Британская империя
Шрифт:
– Как вам нравится у нас в Вади Сафре?
– Нравится, но слишком уж далеко от Дамаска.
Эти слова обрушились, как сабля, на присутствовавших, и над их головами словно прошелестел слабый трепет. Когда Фейсал сел, все замерли и затаили дыхание на долгую минуту молчания. Возможно, кое-кто из них думал о перспективе далекой победы, другие – о недавнем поражении. Наконец Фейсал поднял глаза, улыбнулся мне и проговорил:
– Слава Аллаху, турки ближе к нам, чем к Дамаску.
– Все улыбнулись вместе с ним, а затем я поднялся и извинился за свою неловкость».
Лоуренс имел с Фейсалом продолжительную беседу в присутствии его ближайшего помощника Мавлюда, бывшего офицера турецкой армии, который примкнул к восстанию. На вопрос о его нынешних планах Фейсал ответил, что до падения Медины они неизбежно будут связаны здесь, в Хиджазе, и Фахри сможет навязывать им свою волю. По мнению принца, турки нацеливались на то, чтобы вернуть себе Мекку. Сам же Фейсал был намерен отойти еще дальше, к Вади Янбо. С набранным там свежим ополчением он намеревался маршем пройти на восток, к Хиджазской железной дороге за Мединой, а Абдулла в это время через лавовую пустыню атаковал бы Медину с востока. Было бы неплохо, если бы Али выступил из Рабега в то самое время, когда Зейд вступит в Вади Сафру. Это даст возможность связать крупные турецкие силы в Бир Аббасе и взять его рукопашным штурмом.
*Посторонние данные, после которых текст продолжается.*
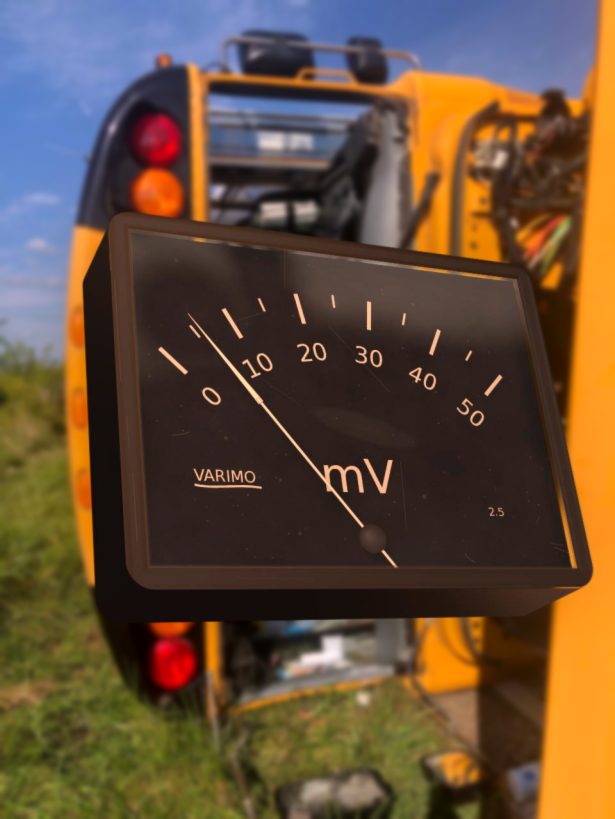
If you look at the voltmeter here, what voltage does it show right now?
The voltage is 5 mV
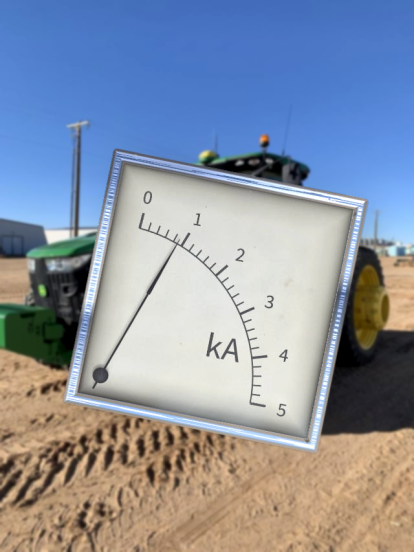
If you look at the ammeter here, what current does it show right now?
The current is 0.9 kA
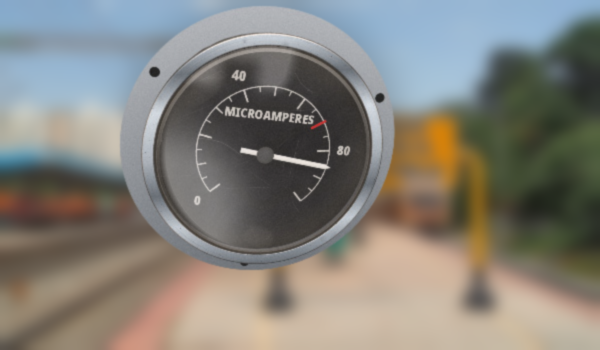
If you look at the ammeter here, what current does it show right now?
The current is 85 µA
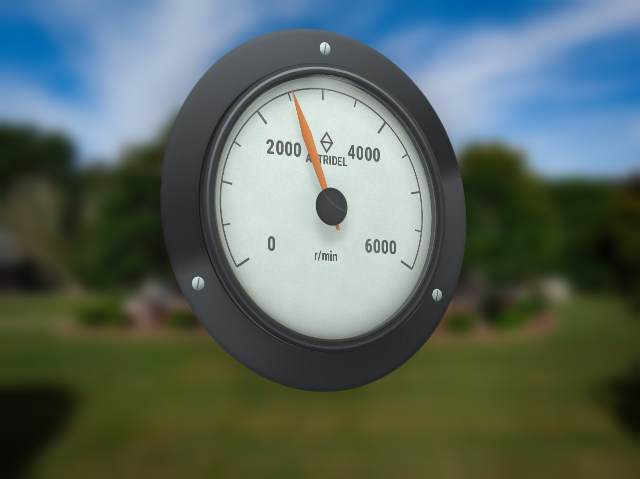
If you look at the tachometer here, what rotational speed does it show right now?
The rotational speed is 2500 rpm
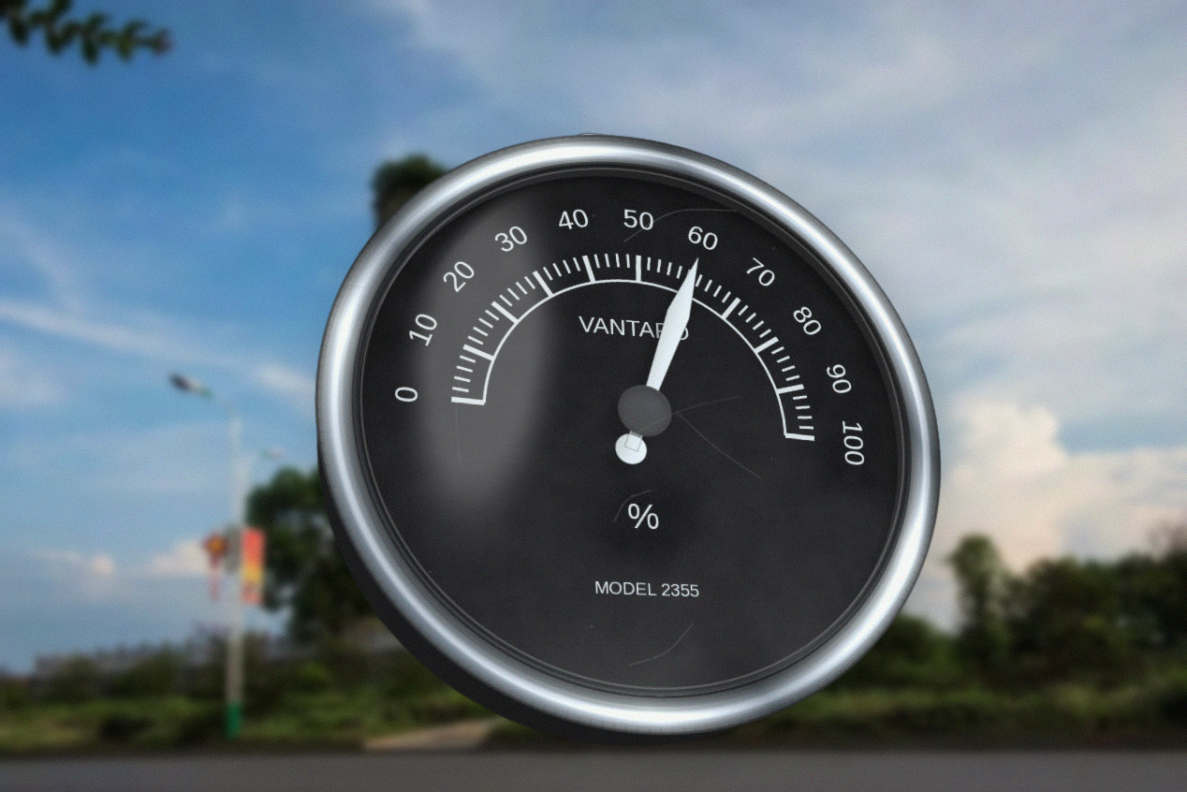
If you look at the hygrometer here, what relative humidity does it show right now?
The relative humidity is 60 %
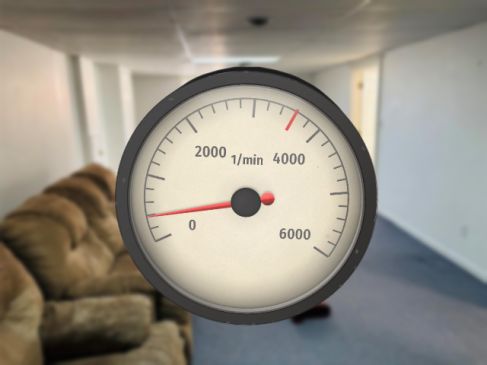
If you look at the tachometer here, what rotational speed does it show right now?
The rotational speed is 400 rpm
В этом случае Медине угрожало бы наступление со всех сторон одновременно. «Каков бы ни был результат, – замечает Лоуренс, – сосредоточение арабских сил с трех сторон по меньшей мере расстроило бы подготовленное турками наступление с четвертой и обеспечило бы Рабегу и северному Хиджазу передышку для подготовки к эффективной обороне, а то и к контрнаступлению». Пока Фейсал обсуждал все эти подробности с гостем, помощник принца не проявлял к беседе должного внимания: «Мавлюд, беспокойно вертевшийся во время нашего долгого, неторопливого разговора, в конце концов не выдержал и воскликнул: «Довольно расписывать нашу историю. Нужно сражаться, сражаться с ними и убивать их. Дайте мне батарею горных орудий Шнайдера и пулеметы, тогда я покончу со всем этим и без вас. Мы только говорим, говорим и ничего не делаем». Я возразил ему не менее эмоционально, и Мавлюд, великолепный воин, считавший сражение проигранным, если он не может продемонстрировать собственные раны в доказательство своего непосредственного участия в бою, принял мой вызов. Пока мы с ним препирались, Фейсал смотрел на нас с одобрительной ухмылкой».
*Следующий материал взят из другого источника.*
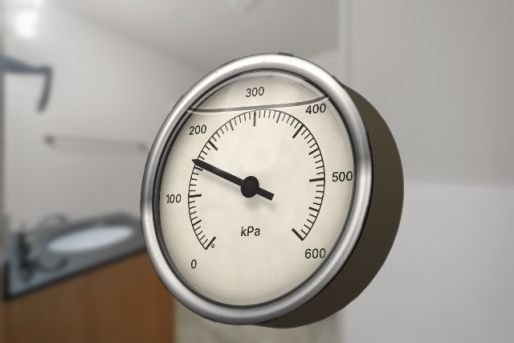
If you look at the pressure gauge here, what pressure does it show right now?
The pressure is 160 kPa
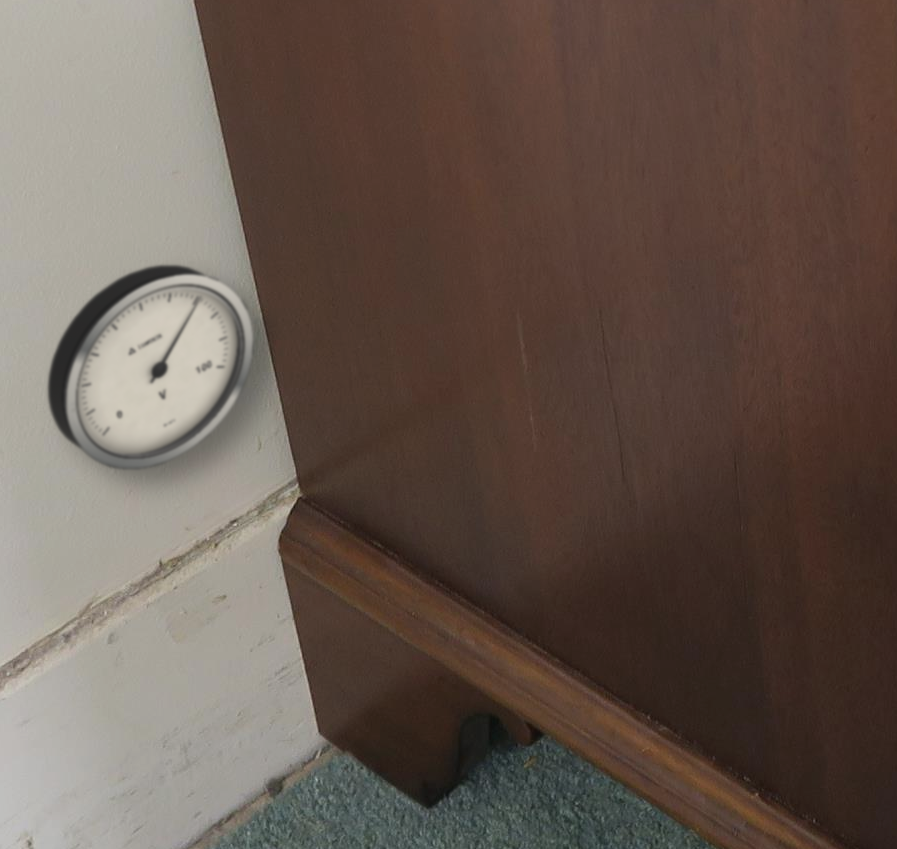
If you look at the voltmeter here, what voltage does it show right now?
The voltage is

Чем более Лоуренс общался с Фейсалом, тем более утверждался в своем высоком мнении о нем. Вести с ним беседу было непросто. «Видите ли, – откровенно объяснял Фейсал Лоуренсу, – мы теперь по необходимости связаны с британцами. Мы рады быть им друзьями, благодарны за помощь в надежде на будущую выгоду. Но мы не являемся британскими подданными. Нам было бы легче, не будь они такими могучими союзниками».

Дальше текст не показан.